К не менее убийственным выводам приходит и Александр Зельдович в своей «Москве» (2000) по сценарию Владимира Сорокина. С одной стороны он живописует полную атрофию каких-либо нравственных норм в среде «новых русских», захвативших «нашу древнюю столицу»: сильный забивает слабого банками и склянками со жратвой. С другой стороны авторы с ностальгической грустью прослеживают агонию интеллигенции: последний из этих могикан кончает с собой, съезжая с гигантского трамплина на чемодане, набитом любимыми (и оказавшимися теперь такими ненужными) книжками.[32] При этом женские персонажи находятся либо в глубоком ступоре, либо вообще в состоянии аутизма, выходя на панель или отдаваясь новым господам жизни, что, собственно, одно и то же. И это в той самой Москве, по проспектам которой когда-то гоняли голубей, мечтали и спорили герои с «Заставы Ильича», встречались ветераны у Большого театра? В той самой Москве, где «бывает всё на свете хорошо», просто потому, что прошел «нормальный летний дождь»?.. После этого фильма тема Москвы в кино, похоже, закрыта надолго. Тем более, что и Петр Луцик в своем замечательном фильме «Окраина» (1998) по сценарию, написанному им совместно с Алексеем Саморядовым (уход обоих – невосполнимая потеря для нашего кино), также показал Москву как средоточие зла. Недаром три убогих богатыря, поднявшихся с окраинных чахлых русских земель, идут на Москву, забивая по дороге продавшихся золотому иноземному тельцу паразитов, чтобы сжечь всю эту заразу в ее логове. В финале фильма, намеренно снятого в духе и стилистике картин 30-х годов, герои распахивают заждавшегося труженика отвоеванную родную землицу, но это скорее утопическая мечта, чем печальная реальность. За годы советской власти и колхозного строя большинство крестьян отвыкли от тяжкого труда земледельца. Однако это единственный позитивный момент во всех трех упомянутых работах – этапных картинах 90-х годов.

С попыткой реально взглянуть на текущую действительность довольно неожиданно для многих выступил Алексей Балабанов в своих авторских фильмах «Брат» (1997) и «Брат-2» (2000). Как и в случае с «Окраиной», либеральная критика была перепугана появлением столь радикальных героев, как балабановский Данила Багров, не побоявшихся с оружием в руках выступить за попранную справедливость. «Окраину» требовали снять с экрана (куда она, впрочем, и не попала), «Братьев» обвиняли в ксенофобии, национализме, шовинизме и даже фашизме.

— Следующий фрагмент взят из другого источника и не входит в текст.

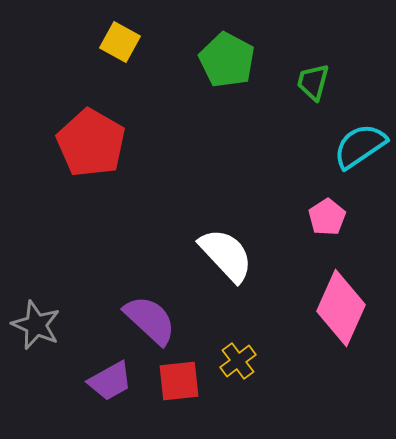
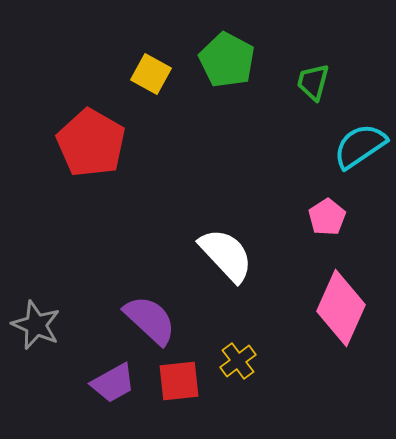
yellow square: moved 31 px right, 32 px down
purple trapezoid: moved 3 px right, 2 px down
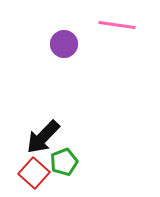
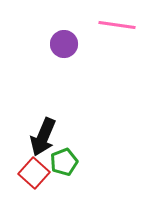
black arrow: rotated 21 degrees counterclockwise
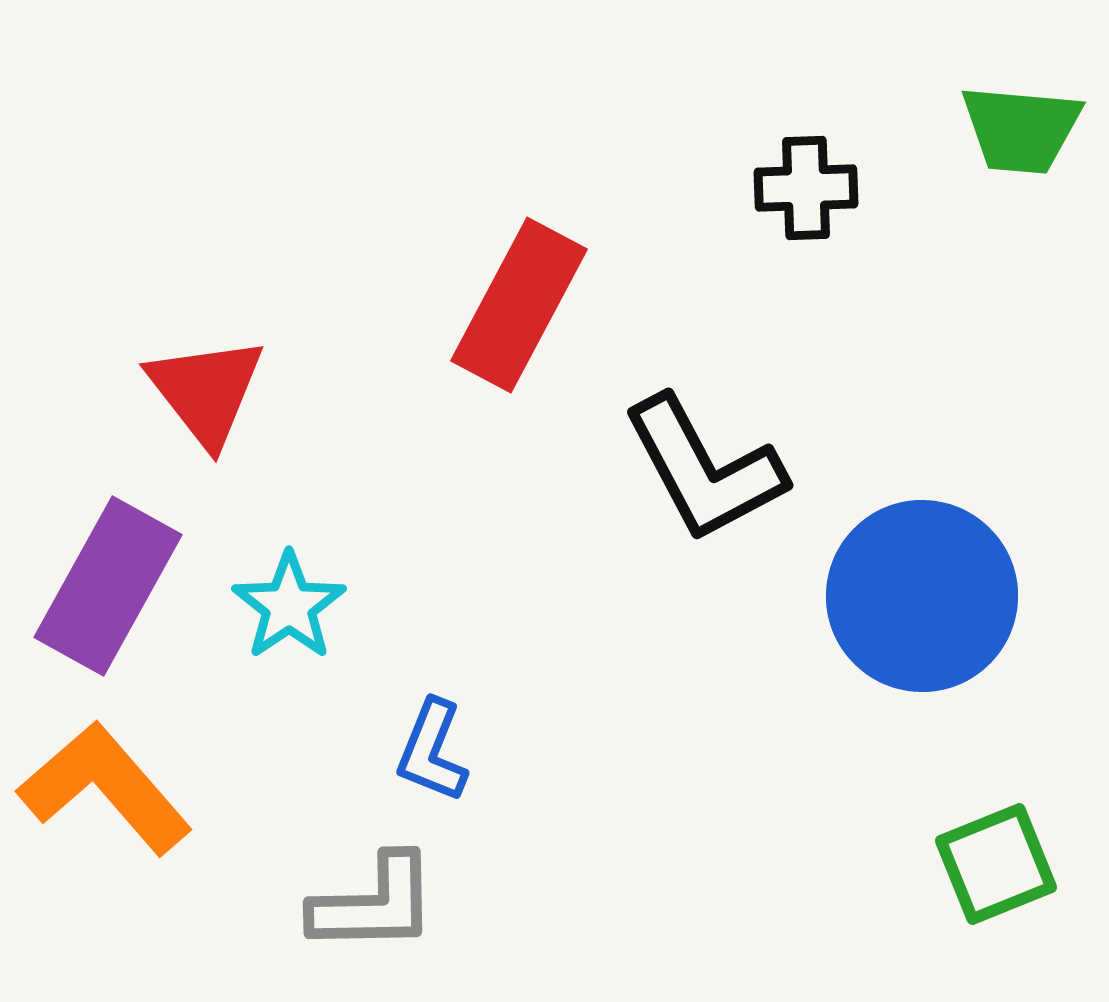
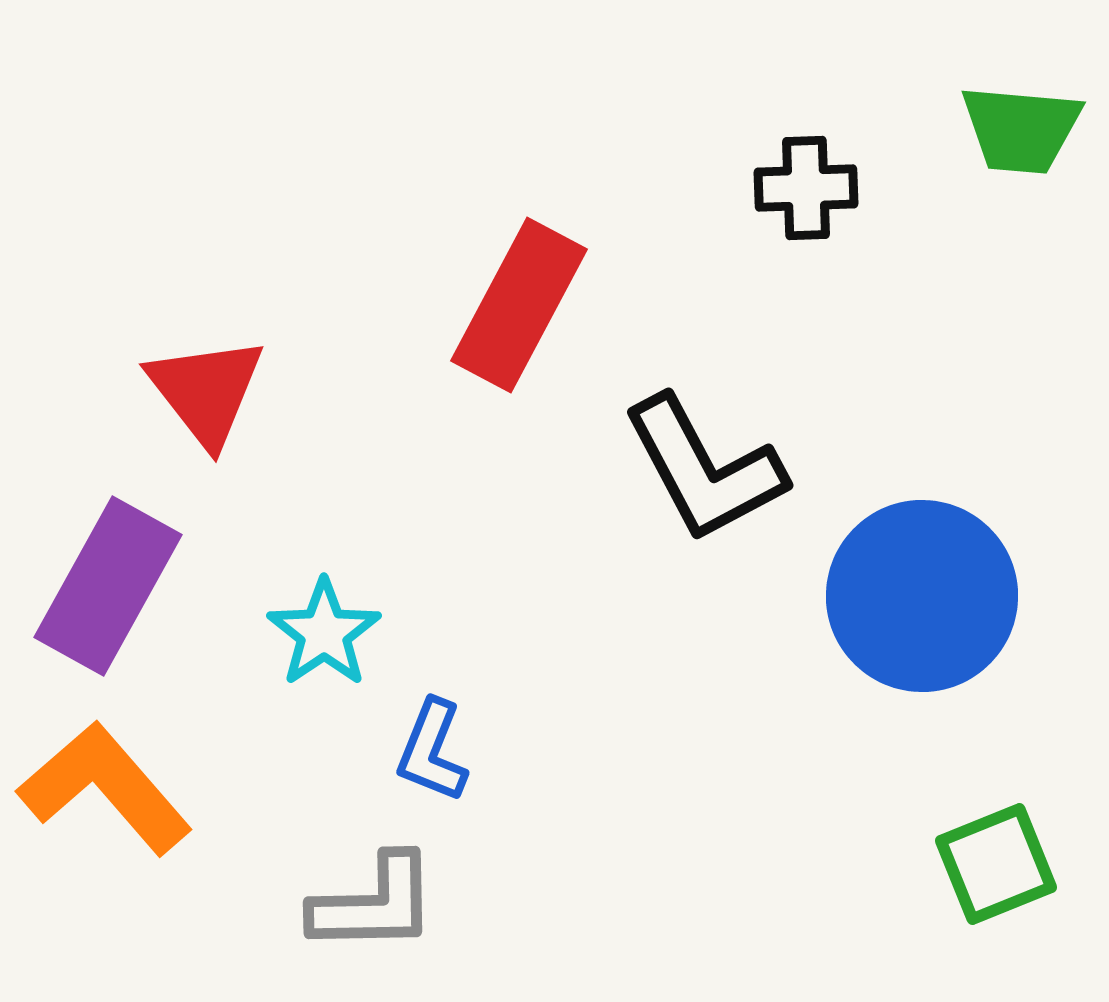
cyan star: moved 35 px right, 27 px down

Между тем, Балабанов был прав, говоря, что Багрова сделал «героем нашего времени» не он, автор, а само общество, которое увидело в нем такого героя. Конечно, эта ответная реакция нашего общества на упомянутое выше «чувство исторической вины и национальной ущербности», внедряемое на протяжении ряда лет либеральными СМИ. Багров действует вне закона – во имя высшей справедливости. Что, кстати говоря, роднит его с героями классического вестерна. В России закон никогда не был в почете – выше его всегда почиталась справедливость. Русский человек рождался и умирал в убеждении, что закон – от царя, а справедливость – от Бога. Вот и Ф. Достоевский писал: «Высшая и самая характерная черта нашего народа – это чувство справедливости и жажда ее». Потому любая национальная идея должна опираться на понятие справедливости…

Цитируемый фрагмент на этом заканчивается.